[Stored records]
——————

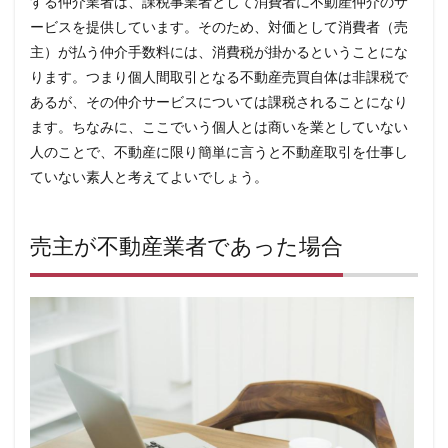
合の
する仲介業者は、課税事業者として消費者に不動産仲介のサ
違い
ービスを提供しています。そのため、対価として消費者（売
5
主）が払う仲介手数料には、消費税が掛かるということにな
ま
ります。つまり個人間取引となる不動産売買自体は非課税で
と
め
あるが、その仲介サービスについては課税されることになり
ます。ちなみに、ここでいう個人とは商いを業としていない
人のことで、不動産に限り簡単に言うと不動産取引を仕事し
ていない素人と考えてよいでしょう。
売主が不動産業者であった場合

——————

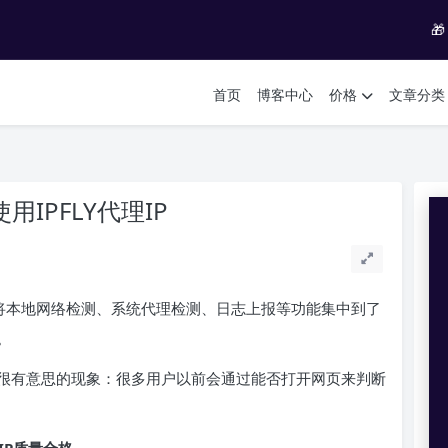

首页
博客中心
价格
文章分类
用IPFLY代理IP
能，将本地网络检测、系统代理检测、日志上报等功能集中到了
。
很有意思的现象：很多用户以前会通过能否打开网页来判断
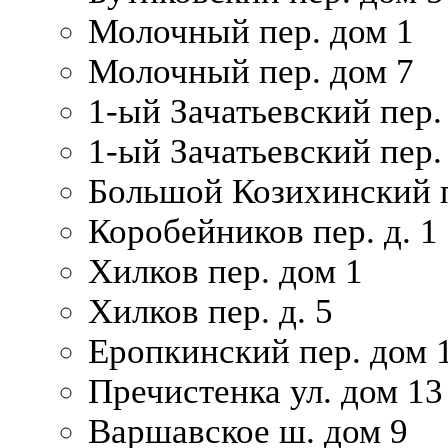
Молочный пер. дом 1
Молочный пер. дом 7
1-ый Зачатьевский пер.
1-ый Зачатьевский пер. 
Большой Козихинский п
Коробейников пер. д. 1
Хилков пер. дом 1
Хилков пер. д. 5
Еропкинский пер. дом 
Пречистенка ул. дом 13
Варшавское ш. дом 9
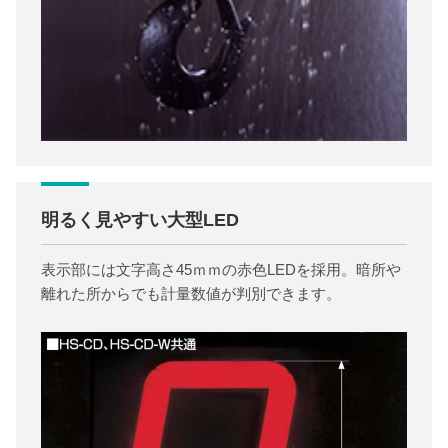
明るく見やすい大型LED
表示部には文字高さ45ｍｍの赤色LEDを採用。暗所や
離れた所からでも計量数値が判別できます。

——————

What to do ::
Give back exactly the lines above, from the line containing "あるが、その仲介サービスについては課税されることになり" through the line containing "売主が不動産業者であった場合", with both end lines and nothing more.

Exercise output ::
あるが、その仲介サービスについては課税されることになり
ます。ちなみに、ここでいう個人とは商いを業としていない
人のことで、不動産に限り簡単に言うと不動産取引を仕事し
ていない素人と考えてよいでしょう。
売主が不動産業者であった場合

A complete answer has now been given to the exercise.